Direction: Read the transcript about "Chemo drugs threat to health care workers" and answer the following questions.
Questions:
1. What does the video tell about the potential threats of chemotherapy drugs to health care workers?
Transcript:
RAY SUAREZ:
For those stations not taking a pledge break the News Hour continues now with a story from a new project we call NewsHour Connect. That's where we showcase the best of public broadcasting from around the country. Tonight, the dangers chemotherapy drugs may pose for health care workers who handle them.
Our report was produced by KCTS Seattle in partnership with Investigate West, a nonprofit news organization.
The reporter is Enrique Cerna.
ENRIQUE CERNA:
Sue Crump spent more than 23 years as a pharmacist working at Seattle area hospitals and health facilities. She was a mixer who prepared chemotherapy drugs for cancer patients.
SUE CRUMP:
She loved that idea that you know, these medications were helping people and saving people.
ENRIQUE CERNA:
But after a life as a practitioner, Sue was suddenly the patient.
FEMALE:
She was diagnosed May first, 2008. She went in for a CAT scan and that's when they found the tumor on her pancreas.
SUE CRUMP:
By the time I was diagnosed, I had already lost quite a bit of weight. By then, it's incurable.
ENRIQUE CERNA:
For Sue and her family, the diagnosis was doubly alarming.
FEMALE:
She was talking to a friend that she worked with back in the '70s and the friend said, " Welcome to the club." And my mom said. "What do you mean welcome to the club?" And she said — basically listed off all the people my mom worked with at the time, had had cancer of some kind.
ENRIQUE CERNA:
Sue realized that many of those former co-workers had worked with or near chemotherapy drugs. She wondered if the life saving drugs she prepared for years was the cause of her cancer.
SUE CRUMP:
Just hearing one of my friends after another was coming down with either some very rare, exotic bizarre disease, brain tumors, sarcoidosis, arrhythmias or cancer.
ENRIQUE CERNA:
Carol Smith is a reporter for Investigate West.
CAROL SMITH:
We think of them as medicines. And they're good things and they help patients, clearly. But they're also toxins and there's a need for worker protections.
SETH EISENBERG:
As we know that most of these drugs, or many of them I should say, are carcinogenic, which is this bizarre irony that you're treating cancer with a drug that can cause cancer.
ENRIQUE CERNA:
Seth Eisenberg is a nurse wit the Seattle Cancer Care Alliance. He's also a safety advocate and travels the country advising health care workers about safe drug handling. Eisenberg says there are multiple problems with chemo drugs. First, even a small amount is dangerous. A drop or even vapors.
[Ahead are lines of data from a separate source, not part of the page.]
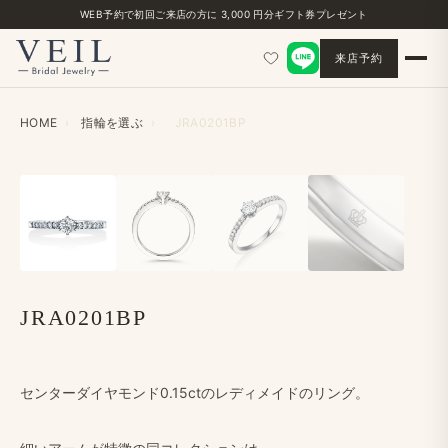
WEB予約で​初回ご来店の​方に​ 3,000 円分ギフト券プレゼント
来店予約
HOME
›
指輪を​選ぶ
›
JRA0201BP
‹
›
JRA0201BP
センターダイヤモンド0.15ctの​レディメイドの​リング。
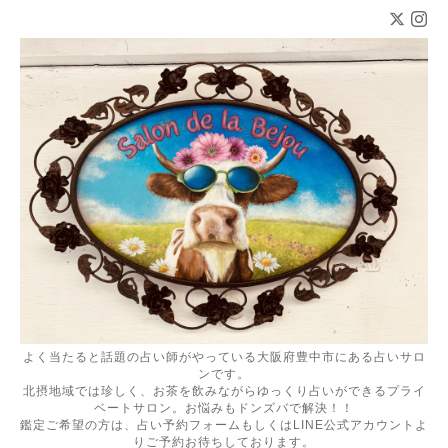
よく当たると話題の占い師がやっている大阪府豊中市にある占いサロ
ンです。
北摂地域では珍しく、お茶を飲みながらゆっくり占いができるプライ
ベートサロン。お悩みもドンズバで解決！！
鑑定ご希望の方は、占い予約フォームもしくはLINE公式アカウントよ
りご予約お待ちしております。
This video from the University of Utah shows how vapors can escape during the mixing process. Second, Eisenberg says when there is a spill, chemo drugs are difficult to clean and don't go away.
SETH EISENBERG:
It may dry up, it may evaporate, it may turn into a powder, it may get tracked on your shoes, you may track it down the hallway, you may track it into the nurses' lounge, you may track it into your car, you may even take it home with you but it won't go away.
ENRIQUE CERNA:
Finally, the risk from chemo drugs is long term.
SETH EISENBERG:
And it'd be like taking a couple drags of a cigarette at a party. You're not going to get lung cancer from that but we worry about somebody smoking for 20 years.
ENRIQUE CERNA:
Back in the '70s and '80s when Sue Crump was mixing, there was little awareness of the risk. And few precautions were taken.
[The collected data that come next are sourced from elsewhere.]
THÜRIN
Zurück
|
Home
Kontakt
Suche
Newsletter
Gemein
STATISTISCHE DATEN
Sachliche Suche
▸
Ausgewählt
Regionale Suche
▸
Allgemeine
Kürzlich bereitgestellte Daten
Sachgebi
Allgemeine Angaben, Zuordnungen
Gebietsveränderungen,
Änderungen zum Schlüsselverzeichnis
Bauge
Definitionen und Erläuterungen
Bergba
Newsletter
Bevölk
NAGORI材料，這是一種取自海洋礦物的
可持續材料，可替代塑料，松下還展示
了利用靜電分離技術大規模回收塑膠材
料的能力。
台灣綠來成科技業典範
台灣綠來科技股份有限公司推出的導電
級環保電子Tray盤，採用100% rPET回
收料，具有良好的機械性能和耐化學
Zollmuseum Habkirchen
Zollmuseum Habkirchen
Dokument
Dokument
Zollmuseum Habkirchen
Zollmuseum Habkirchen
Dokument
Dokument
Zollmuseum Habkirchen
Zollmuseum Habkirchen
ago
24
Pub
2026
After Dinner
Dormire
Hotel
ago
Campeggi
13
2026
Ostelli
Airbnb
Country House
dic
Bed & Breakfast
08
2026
By the early 1980s, awareness began to grow. A stream of studies, mostly out of Europe, began to link chemo exposure to health problems including miscarriages and some cancers. In the mid-'80s with evidence growing, the National Institute of Occupational Safety and Health, a division of the Centers for Disease Control, began formulating guidelines for the safe handling of chemotherapy drugs.
RAY SUAREZ:
Sue Crump died last September at the age of 55.